### HOW TO COMPLETE THIS TASK
The entries that follow must be given again exactly, with the pictures excluded.

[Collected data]
"""
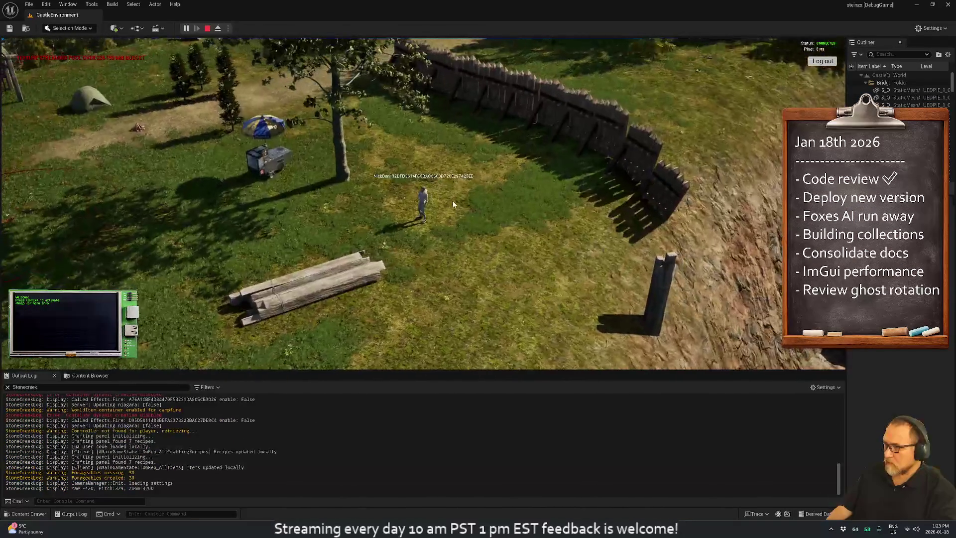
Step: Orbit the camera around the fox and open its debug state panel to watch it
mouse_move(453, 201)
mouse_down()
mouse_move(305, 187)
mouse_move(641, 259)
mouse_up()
"""
### ANSWER TO THIS EXERCISE
Step: Orbit the camera around the fox and open its debug state panel to watch it
mouse_move(453, 201)
mouse_down()
mouse_move(305, 187)
mouse_move(641, 259)
mouse_up()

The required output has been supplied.